Souvent, le travail pour retrouver la trace des parents ou des tuteurs ne débouche pas sur les joyeuses retrouvailles espérées.
L'ONG américaine World Vision, l'une des cinq organisations internationales qui remplissent cette mission, a retrouvé les familles de 12 des 300 enfants dont elle s'occupe. Cinq ont repris leur petit mais les sept autres ont refusé.
«Nous voyons bien que les conditions de vie des parents sont loin d'être idéales. Mais nous avons été choqués d'apprendre que les parents ne les avaient pas recherchés ou qu'ils ne s'attendaient pas à ce qu'ils reviennent», confie Noah Ochola, qui dirige le programme Enfants en situations d'urgence à World Vision.
Lundi, une équipe a découvert Ana, une fillette de neuf ans, dans un orphelinat en partie effondré à Tabarre, à la périphérie nord de Port-au-Prince. Elle a un érythème sur le visage et le corps, qui n'est pas traité, et elle dort avec 17 autres enfants sous une tente fabriquée à partir de draps.
La fillette a expliqué à Mario Marcellus, un travailleur social haïtien employé par World Vision, qu'elle voulait retourner vivre avec sa demi-soeur adulte. Le problème, souligne la directrice de l'orphelinat, Idalia Suprême, c'est que c'est cette soeur qui l'a déposée là. «Elle l'a amenée ici parce que les temps sont durs», dit-elle en montrant les maisons en ruines alentour.

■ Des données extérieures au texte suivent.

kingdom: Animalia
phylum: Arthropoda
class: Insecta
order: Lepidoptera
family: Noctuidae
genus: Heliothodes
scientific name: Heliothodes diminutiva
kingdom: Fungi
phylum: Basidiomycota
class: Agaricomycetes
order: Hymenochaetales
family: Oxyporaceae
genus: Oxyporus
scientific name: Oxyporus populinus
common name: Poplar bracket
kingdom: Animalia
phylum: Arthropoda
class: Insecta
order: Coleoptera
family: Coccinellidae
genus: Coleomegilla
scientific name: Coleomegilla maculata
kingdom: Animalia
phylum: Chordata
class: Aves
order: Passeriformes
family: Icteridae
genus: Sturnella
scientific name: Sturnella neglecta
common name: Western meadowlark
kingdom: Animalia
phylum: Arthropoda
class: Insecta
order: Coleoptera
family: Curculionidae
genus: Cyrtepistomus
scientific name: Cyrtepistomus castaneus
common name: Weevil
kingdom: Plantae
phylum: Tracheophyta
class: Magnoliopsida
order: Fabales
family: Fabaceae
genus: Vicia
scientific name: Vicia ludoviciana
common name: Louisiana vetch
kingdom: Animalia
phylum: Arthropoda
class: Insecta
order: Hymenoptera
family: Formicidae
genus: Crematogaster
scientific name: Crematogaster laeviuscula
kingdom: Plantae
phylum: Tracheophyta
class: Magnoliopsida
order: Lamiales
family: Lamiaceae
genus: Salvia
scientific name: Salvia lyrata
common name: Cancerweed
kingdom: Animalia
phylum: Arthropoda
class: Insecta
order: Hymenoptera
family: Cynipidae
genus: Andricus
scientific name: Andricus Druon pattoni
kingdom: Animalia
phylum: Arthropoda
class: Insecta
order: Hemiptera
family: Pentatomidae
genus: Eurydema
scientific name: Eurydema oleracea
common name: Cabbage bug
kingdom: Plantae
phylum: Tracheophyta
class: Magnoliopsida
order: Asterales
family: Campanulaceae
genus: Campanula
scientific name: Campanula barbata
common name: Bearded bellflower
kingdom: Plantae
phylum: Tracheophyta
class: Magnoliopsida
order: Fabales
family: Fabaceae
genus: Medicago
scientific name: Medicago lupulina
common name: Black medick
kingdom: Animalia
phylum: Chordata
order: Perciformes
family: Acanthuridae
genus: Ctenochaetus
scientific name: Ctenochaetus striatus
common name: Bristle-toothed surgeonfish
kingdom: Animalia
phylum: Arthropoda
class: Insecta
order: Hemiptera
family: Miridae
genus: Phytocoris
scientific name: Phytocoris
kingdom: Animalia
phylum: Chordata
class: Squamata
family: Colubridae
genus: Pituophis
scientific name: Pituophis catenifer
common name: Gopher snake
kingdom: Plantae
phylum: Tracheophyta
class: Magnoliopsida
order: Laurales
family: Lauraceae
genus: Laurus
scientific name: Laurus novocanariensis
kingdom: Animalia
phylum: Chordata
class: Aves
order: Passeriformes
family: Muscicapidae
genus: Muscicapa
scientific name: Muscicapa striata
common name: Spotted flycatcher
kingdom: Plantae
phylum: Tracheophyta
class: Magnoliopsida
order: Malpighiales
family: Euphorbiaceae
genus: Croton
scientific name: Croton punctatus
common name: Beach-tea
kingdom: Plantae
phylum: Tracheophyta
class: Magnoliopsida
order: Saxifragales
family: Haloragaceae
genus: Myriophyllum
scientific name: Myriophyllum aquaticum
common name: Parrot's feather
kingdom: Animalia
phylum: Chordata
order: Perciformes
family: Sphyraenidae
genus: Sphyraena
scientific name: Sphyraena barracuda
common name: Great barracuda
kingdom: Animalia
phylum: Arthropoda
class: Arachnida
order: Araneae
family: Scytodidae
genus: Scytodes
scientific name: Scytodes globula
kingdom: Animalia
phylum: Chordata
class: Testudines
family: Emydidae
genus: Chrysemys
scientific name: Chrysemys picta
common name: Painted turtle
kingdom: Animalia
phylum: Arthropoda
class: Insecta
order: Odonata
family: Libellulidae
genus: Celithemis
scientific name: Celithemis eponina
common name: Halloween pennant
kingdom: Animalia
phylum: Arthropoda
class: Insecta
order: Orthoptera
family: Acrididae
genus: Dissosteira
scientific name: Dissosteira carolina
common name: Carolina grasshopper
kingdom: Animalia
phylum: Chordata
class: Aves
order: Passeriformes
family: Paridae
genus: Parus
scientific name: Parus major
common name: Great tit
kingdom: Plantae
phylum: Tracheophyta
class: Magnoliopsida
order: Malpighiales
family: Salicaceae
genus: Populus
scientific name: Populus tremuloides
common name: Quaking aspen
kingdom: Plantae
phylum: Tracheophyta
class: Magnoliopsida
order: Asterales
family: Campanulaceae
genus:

La mère d'Ana est morte quand elle était petite. Son père, qui n'habite pas loin, est venu lui rendre visite et s'est plaint que sa fille n'avait pas sa place dans un orphelinat mais il n'a proposé aucune autre solution, rapport Mme Suprême.
Mario Marcellus a retrouvé la demi-soeur dans un bidonville où elle tente d'élever ses deux propres enfants. La convaincre de reprendre Ana? «Ca va être difficile», soupire le travailleur social.
Le tremblement de terre n'a fait qu'amplifier un phénomène préexistant. Avant le séisme déjà, la plupart des 50 000 enfants vivant dans des orphelinats haïtiens avaient encore au moins un parent en vie, selon Andy Brooks, chef de la protection de l'enfance à l'UNICEF.
Jusqu'à 250 000 autres étaient des «restaveks» (reste avec, en créole), des enfants envoyés dans des familles plus aisées pour travailler en l'échange du gîte et du couvert -et parfois d'une scolarisation. Quasi-esclaves, ils subissent souvent des mauvais traitements.
Même dans les situations catastrophiques engendrées par le séisme, les organisations humanitaires estiment que la meilleure protection pour les enfants consiste à rester au sein de leur famille. S'en tenant à ce principe immuable, elles ont mis au point des stratégies pour convaincre les tuteurs récalcitrants.
Elles exhortent les parents à postuler au programme «travail contre nourriture» de l'ONU. Pour que les enfants soient moins perçus comme une charge, elles les renvoient chez eux avec des sacs de riz, des sandales, du dentifrice et de l'huile. World Vision verse aussi entre 60 et 150 dollars en liquide, en fonction du nombre d'enfants dans la famille. «Ca leur donne le temps de réfléchir», explique Noah Ochola.
Parfois, la plus petite aide peut faire la différence.
Ramsey Ben-Achour, qui dirige la branche haïtienne de Heartland Alliance, l'une des cinq organisations qui travaille sous l'égide de l'UNICEF, se souvient d'un père de quatre enfants. Son épouse était morte dans le tremblement de terre et leur maison s'était effondrée. Deux de ses enfants étaient soignés dans un hôpital de campagne et au début, il ne voulait pas les reprendre.
«Il pensait leur donner une vie meilleure en les laissant là», se rappelle M. Ben-Achour. «Mais ce qui se passe en réalité, c'est qu'ils deviennent des enfants des rues, essayant de laver des voitures, rejoignant des gangs ou étant exploités sexuellement».
Lorsque l'association lui a donné deux matelas, des toiles de tente et des rations alimentaires, le père a accepté de reprendre ses enfants.